**Problem description:** Look through the records, and wherever the string "nose" turns up, copy out that line.

**Exercise inputs:**
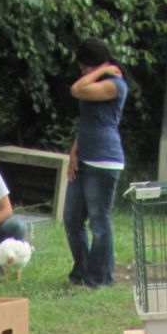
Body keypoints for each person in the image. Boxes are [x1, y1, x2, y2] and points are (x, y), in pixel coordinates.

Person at [64, 37, 127, 289]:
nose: (82, 72)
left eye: (84, 67)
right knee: (71, 219)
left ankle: (100, 276)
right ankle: (82, 271)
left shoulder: (115, 84)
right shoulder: (96, 81)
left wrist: (102, 69)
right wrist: (74, 152)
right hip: (84, 156)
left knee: (99, 222)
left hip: (104, 159)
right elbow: (87, 122)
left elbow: (76, 90)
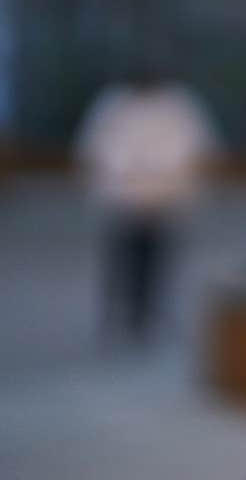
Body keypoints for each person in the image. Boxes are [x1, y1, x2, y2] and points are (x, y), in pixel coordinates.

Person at [74, 58, 221, 345]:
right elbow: (98, 150)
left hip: (166, 197)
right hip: (125, 198)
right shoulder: (114, 105)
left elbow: (197, 149)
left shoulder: (179, 106)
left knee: (158, 260)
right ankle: (120, 314)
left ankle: (152, 314)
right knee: (122, 260)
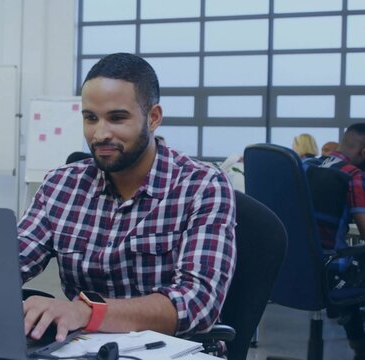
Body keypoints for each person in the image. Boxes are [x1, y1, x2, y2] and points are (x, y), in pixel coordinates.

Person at [19, 53, 236, 343]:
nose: (100, 133)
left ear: (153, 118)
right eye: (90, 118)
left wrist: (87, 312)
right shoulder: (60, 185)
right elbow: (8, 263)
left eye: (117, 118)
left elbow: (197, 302)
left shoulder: (202, 186)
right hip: (81, 349)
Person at [312, 124, 365, 359]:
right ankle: (359, 346)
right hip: (330, 268)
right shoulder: (352, 175)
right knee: (356, 267)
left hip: (294, 268)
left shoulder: (307, 167)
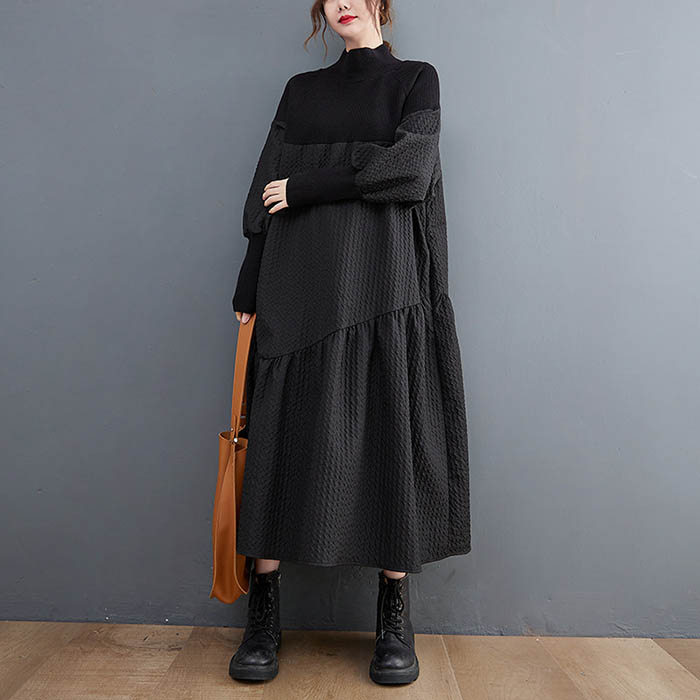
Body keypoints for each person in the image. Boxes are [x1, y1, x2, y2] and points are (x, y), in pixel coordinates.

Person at [227, 0, 471, 685]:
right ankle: (263, 616)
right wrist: (249, 282)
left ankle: (394, 618)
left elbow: (410, 172)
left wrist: (310, 185)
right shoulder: (301, 91)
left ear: (380, 4)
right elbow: (264, 193)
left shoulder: (415, 79)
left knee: (391, 433)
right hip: (297, 284)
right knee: (280, 438)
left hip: (383, 285)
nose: (341, 2)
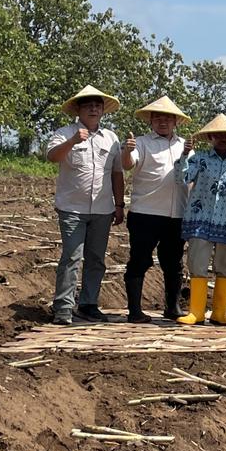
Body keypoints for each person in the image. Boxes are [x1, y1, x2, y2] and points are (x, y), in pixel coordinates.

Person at [45, 86, 124, 324]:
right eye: (88, 105)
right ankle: (63, 308)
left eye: (97, 106)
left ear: (103, 111)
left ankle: (89, 304)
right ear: (78, 110)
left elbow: (117, 173)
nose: (93, 109)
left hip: (102, 209)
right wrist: (71, 142)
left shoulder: (111, 138)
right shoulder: (65, 133)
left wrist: (119, 204)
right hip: (72, 208)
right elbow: (52, 157)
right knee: (71, 256)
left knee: (96, 259)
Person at [175, 114, 226, 325]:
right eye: (218, 134)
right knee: (197, 265)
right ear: (210, 137)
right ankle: (196, 313)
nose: (223, 138)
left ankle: (220, 313)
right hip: (200, 221)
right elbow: (181, 178)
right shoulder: (199, 159)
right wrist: (184, 154)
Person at [122, 96, 190, 323]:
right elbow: (128, 163)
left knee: (174, 262)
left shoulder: (184, 146)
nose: (163, 122)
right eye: (158, 118)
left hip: (176, 214)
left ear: (176, 122)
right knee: (139, 260)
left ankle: (173, 307)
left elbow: (192, 176)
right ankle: (134, 310)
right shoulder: (141, 143)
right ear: (150, 121)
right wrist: (126, 151)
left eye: (168, 119)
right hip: (145, 213)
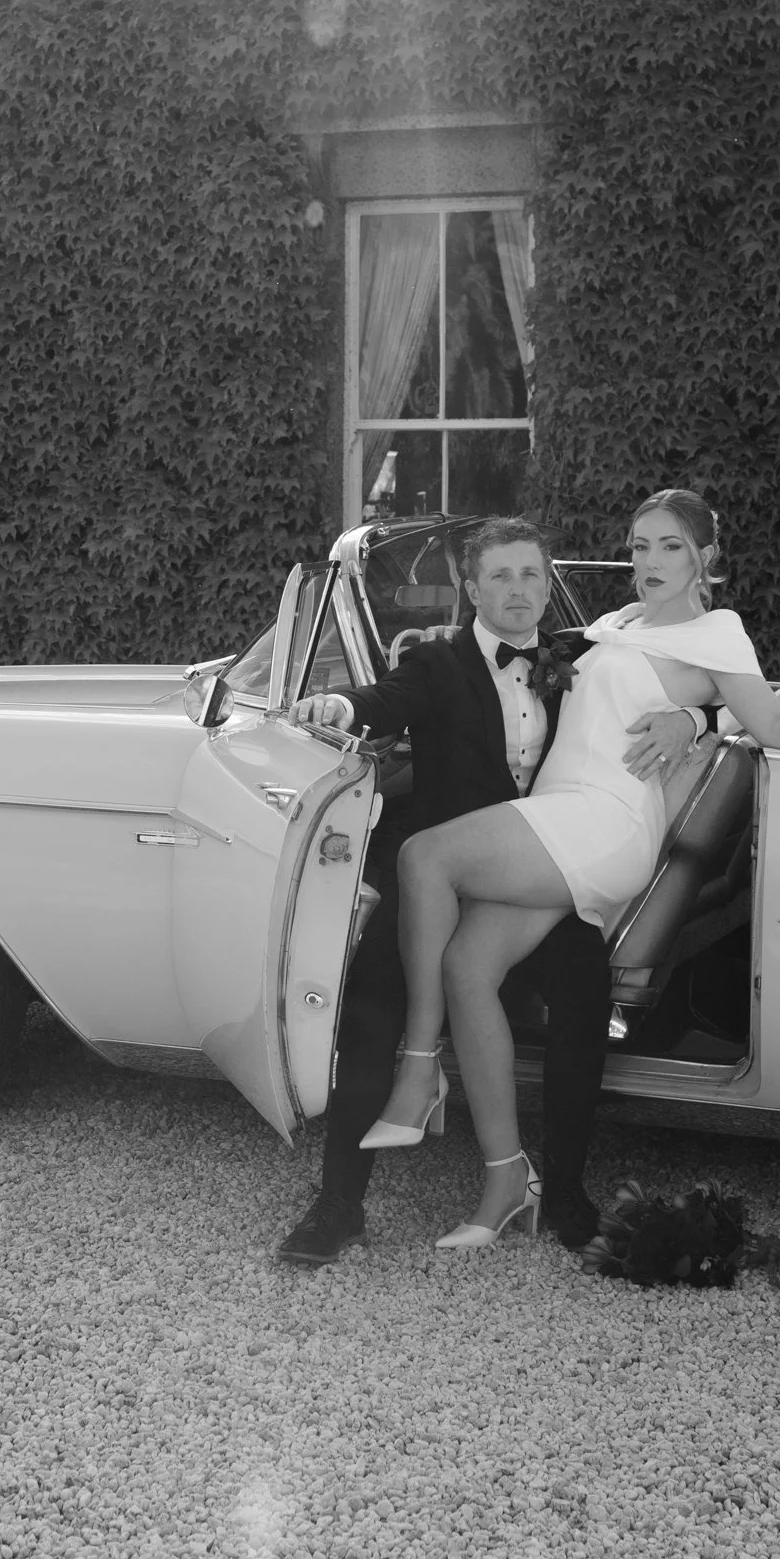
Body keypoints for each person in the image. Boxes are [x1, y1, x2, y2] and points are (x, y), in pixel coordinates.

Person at [364, 488, 780, 1249]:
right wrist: (695, 716)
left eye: (668, 546)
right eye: (636, 546)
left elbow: (776, 713)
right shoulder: (613, 625)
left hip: (604, 820)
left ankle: (417, 1068)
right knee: (467, 966)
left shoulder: (717, 632)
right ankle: (504, 1180)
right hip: (554, 818)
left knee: (423, 855)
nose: (649, 562)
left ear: (704, 558)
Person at [276, 515, 714, 1266]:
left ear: (550, 585)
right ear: (471, 588)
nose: (518, 589)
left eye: (532, 575)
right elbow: (382, 699)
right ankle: (339, 1204)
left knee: (582, 984)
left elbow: (717, 679)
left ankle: (566, 1189)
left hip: (535, 879)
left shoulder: (582, 658)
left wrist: (692, 715)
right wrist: (339, 708)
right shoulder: (437, 663)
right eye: (501, 576)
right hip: (443, 884)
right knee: (372, 1002)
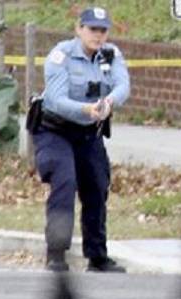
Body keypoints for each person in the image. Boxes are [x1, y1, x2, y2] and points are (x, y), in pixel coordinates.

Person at [32, 7, 130, 273]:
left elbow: (123, 85)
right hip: (55, 131)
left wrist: (109, 102)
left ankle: (97, 256)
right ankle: (56, 254)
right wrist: (86, 109)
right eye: (92, 29)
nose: (98, 35)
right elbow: (55, 100)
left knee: (97, 185)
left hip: (88, 132)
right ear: (79, 29)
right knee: (65, 182)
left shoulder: (110, 54)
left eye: (103, 30)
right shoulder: (61, 55)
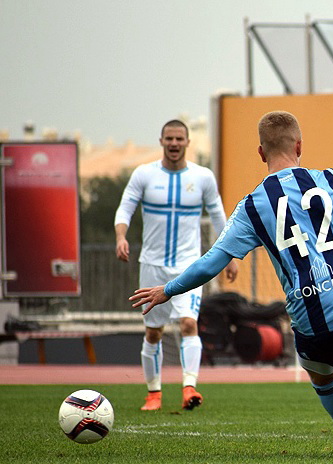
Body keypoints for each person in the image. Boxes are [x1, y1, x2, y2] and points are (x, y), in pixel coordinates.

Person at [130, 111, 333, 458]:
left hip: (311, 318)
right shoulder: (330, 181)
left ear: (261, 153)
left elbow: (210, 263)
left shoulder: (251, 207)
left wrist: (167, 290)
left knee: (326, 382)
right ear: (299, 146)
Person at [115, 119, 239, 411]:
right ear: (161, 141)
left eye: (179, 139)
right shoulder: (144, 174)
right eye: (169, 138)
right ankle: (153, 394)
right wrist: (121, 237)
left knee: (188, 323)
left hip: (188, 266)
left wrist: (231, 255)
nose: (174, 143)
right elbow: (125, 207)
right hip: (152, 265)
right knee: (153, 332)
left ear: (187, 142)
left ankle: (189, 388)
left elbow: (219, 217)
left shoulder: (203, 177)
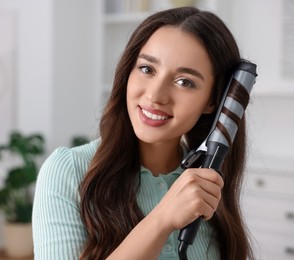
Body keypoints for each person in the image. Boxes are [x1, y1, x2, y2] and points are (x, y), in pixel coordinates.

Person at [32, 6, 254, 260]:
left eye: (185, 82)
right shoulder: (69, 171)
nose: (155, 95)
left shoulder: (207, 183)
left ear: (214, 101)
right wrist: (163, 219)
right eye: (147, 69)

**Answer for this exercise:**
nose: (82, 72)
nose: (100, 133)
nose: (341, 2)
nose: (93, 109)
nose: (223, 138)
nose: (163, 122)
nose: (649, 562)
nose: (518, 589)
nose: (98, 35)
nose: (174, 143)
nose: (155, 95)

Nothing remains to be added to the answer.